I followed an online recipe and made the dough. Having made so much yeasted dough over the years, I looked at the dough and decided it was probably too sticky, so I added more flour. That was a mistake. I then set it aside. This is where the recipe on the internet said it would take 4-6 hours to rest and raise. That seemed somewhat excessive, and I thought maybe I could speed the process along. I put the dough in a warm oven for a while. When I pulled it out, it still hadn’t really done much. I decided it would be fine, yeasted doughs rise in the oven pretty well sometimes … I made my loaf and let it rest and rise one more time, but again, it hadn’t really gotten much bigger by the time I wanted to put it in the oven. But I decided to let the oven do the rest, if there was any natural yeast, it should be fine, right? Not so. I pulled my very flat loaf of bread out of the oven. I was disappointed. Why does sourdough have to be so hard? I was frustrated with the directions, I was frustrated with my time making a starter, I was frustrated with the recipe and website I had used. The bread did have a sourdough flavor, but it was a brick.

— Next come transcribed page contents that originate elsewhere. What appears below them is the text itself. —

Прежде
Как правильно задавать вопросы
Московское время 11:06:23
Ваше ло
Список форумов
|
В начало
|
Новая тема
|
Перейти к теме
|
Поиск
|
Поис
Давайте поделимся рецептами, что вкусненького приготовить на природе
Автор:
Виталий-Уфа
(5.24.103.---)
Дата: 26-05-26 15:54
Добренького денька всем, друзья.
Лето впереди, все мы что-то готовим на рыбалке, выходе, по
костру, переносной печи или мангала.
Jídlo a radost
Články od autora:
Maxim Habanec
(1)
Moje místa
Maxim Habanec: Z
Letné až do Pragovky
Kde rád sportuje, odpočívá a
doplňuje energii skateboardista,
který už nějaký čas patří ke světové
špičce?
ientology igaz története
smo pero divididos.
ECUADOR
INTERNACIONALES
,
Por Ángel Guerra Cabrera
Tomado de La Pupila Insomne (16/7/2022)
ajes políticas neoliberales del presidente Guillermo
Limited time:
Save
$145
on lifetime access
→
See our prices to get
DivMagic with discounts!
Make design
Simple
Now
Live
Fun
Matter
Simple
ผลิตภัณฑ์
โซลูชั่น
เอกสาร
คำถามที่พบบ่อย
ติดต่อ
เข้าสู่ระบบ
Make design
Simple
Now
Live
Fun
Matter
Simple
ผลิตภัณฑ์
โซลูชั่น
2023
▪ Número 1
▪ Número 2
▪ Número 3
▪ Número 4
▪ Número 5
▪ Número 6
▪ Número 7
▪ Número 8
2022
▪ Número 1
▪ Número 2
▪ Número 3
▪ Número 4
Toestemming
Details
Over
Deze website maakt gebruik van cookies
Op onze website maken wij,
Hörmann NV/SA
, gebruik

I gave up for the time being. A little while later I decided to try again, but life got busy, and I forgot about my starter for a couple of weeks, and then scraped the project again. About 4 or 5 months ago I decided I would like to try again. This time I researched things a little bit more and bought a book with directions, pictures, troubleshooting guides, etc. I started again, but it was in the summer, and I ended up not having the time to bake any kind of bread, let alone sourdough bread. About 2 weeks ago I finally got started again! My first starter started out well, but then seemed to be struggling. Frustration immediately began creeping in and I was ready to just give up for good. One morning I was pondering on why I was having so much struggle with this. I was praying for help to understand when the thought of flour came back to my mind. Unbleached flour. I thought that was an interesting thought, I always used unbleached flour. But the thought persisted so I went and read the label on the sack of flour. Nope, I was using bleached flour. I hadn’t checked the last few times I had gotten flour, I was in a hurry, and had just thrown a bag of flour in the cart and continued on. My yeast didn’t have anything to eat, and consequently was dying after my initial start with the whole wheat flour.

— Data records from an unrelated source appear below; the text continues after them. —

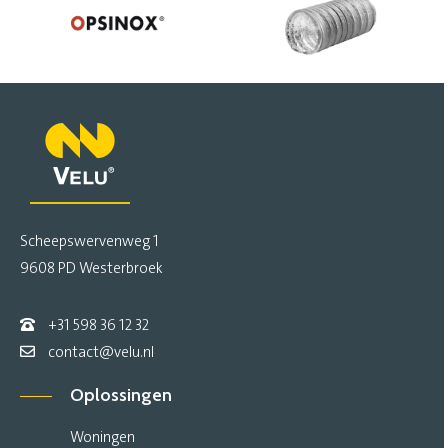
Scheepswervenweg 1
9608 PD Westerbroek
+31 598 36 12 32
contact@velu.nl
Oplossingen
Woningen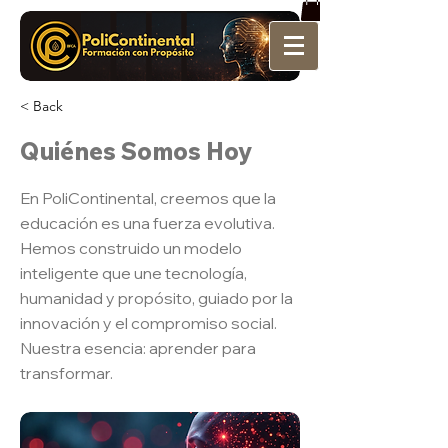
< Back
Quiénes Somos Hoy
En PoliContinental, creemos que la
educación es una fuerza evolutiva.
Hemos construido un modelo
inteligente que une tecnología,
humanidad y propósito, guiado por la
innovación y el compromiso social.
Nuestra esencia: aprender para
transformar.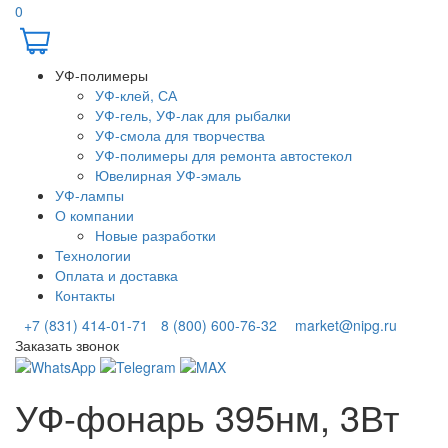
0
УФ-полимеры
УФ-клей, СА
УФ-гель, УФ-лак для рыбалки
УФ-смола для творчества
УФ-полимеры для ремонта автостекол
Ювелирная УФ-эмаль
УФ-лампы
О компании
Новые разработки
Технологии
Оплата и доставка
Контакты
+7 (831) 414-01-71
8 (800) 600-76-32
market@nipg.ru
Заказать звонок
УФ-фонарь 395нм, 3Вт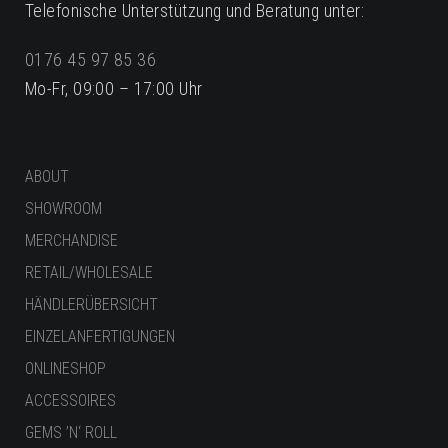
Telefonische Unterstützung und Beratung unter:
0176 45 97 85 36
Mo-Fr, 09:00 – 17:00 Uhr
ABOUT
SHOWROOM
MERCHANDISE
RETAIL/WHOLESALE
HÄNDLERÜBERSICHT
EINZELANFERTIGUNGEN
ONLINESHOP
ACCESSOIRES
GEMS ’N‘ ROLL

The next time I went to the store I bought unbleached flour to use specifically for my starter. I showed the kids and told them not to use it for cookies or anything, this was my flour! I started again. This time the started worked like I’d never seen it work before. I realized I had been killing all my other starters with the wrong flour. The other thing I realized is that I had been rushing the starter, sticking strictly with a 24-hour feeding rather than watching the starter, allowing more or less time depending on what it looked like. Today I am making my first loaf. I’m not done yet, but I have huge hopes for this loaf. I have also allotted myself the whole day, and if need be, tomorrow to wait and allow the process to happen.

This whole process has taught me a lot about patience and perseverance. I’ve never thought that I was an impatient person necessarily, not that I didn’t know I had to work at it sometimes, and it somewhat depends on the situation. But sometimes I think I know better, or different than what is actually the case, and it takes me some time to readjust my perspective to see things differently. I am hopeful that sometime in the next 24 hours or so I will have a beautiful loaf of sourdough bread to share with my family, but if it’s less than ideal, at least the starter worked this time, and I have more starter to keep trying with in the future. I will get it one way or the other because I am not going to let this challenge beat me. I am grateful to learn that some challenges you have to jump in and plow through, but some challenges you have to sit back and give time and space in order for growth to occur. I am also grateful for a Heavenly Father who is concerned with the details of my life and willing to help me understand even trivial things, like flour.